§ Problem description:
Repeat the following data exactly, omitting pictures.

*****

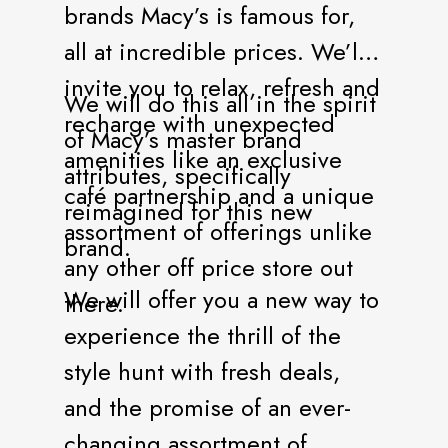
brands Macy’s is famous for,
all at incredible prices. We’ll
invite you to relax, refresh and
We will do this all in the spirit
recharge with unexpected
of Macy’s master brand
amenities like an exclusive
attributes, specifically
café partnership and a unique
reimagined for this new
assortment of offerings unlike
brand.
any other off price store out
We will offer you a new way to
there.
experience the thrill of the
style hunt with fresh deals,
and the promise of an ever-
changing assortment of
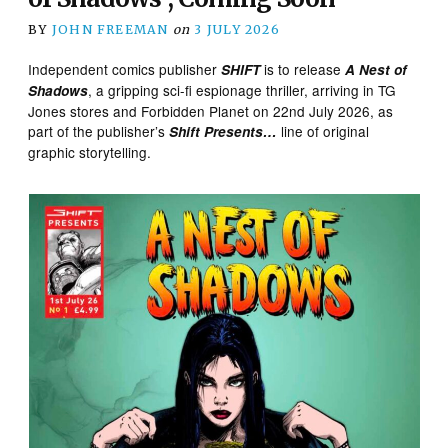
BY
JOHN FREEMAN
on
3 JULY 2026
Independent comics publisher
is to release
SHIFT
A Nest of
, a gripping sci-fi espionage thriller, arriving in TG
Shadows
Jones stores and Forbidden Planet on 22nd July 2026, as
part of the publisher’s
line of original
Shift Presents…
graphic storytelling.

*****

§ Result of this task:
brands Macy’s is famous for,
all at incredible prices. We’ll
invite you to relax, refresh and
We will do this all in the spirit
recharge with unexpected
of Macy’s master brand
amenities like an exclusive
attributes, specifically
café partnership and a unique
reimagined for this new
assortment of offerings unlike
brand.
any other off price store out
We will offer you a new way to
there.
experience the thrill of the
style hunt with fresh deals,
and the promise of an ever-
changing assortment of
BY
JOHN FREEMAN
on
3 JULY 2026
Independent comics publisher
is to release
SHIFT
A Nest of
, a gripping sci-fi espionage thriller, arriving in TG
Shadows
Jones stores and Forbidden Planet on 22nd July 2026, as
part of the publisher’s
line of original
Shift Presents…
graphic storytelling.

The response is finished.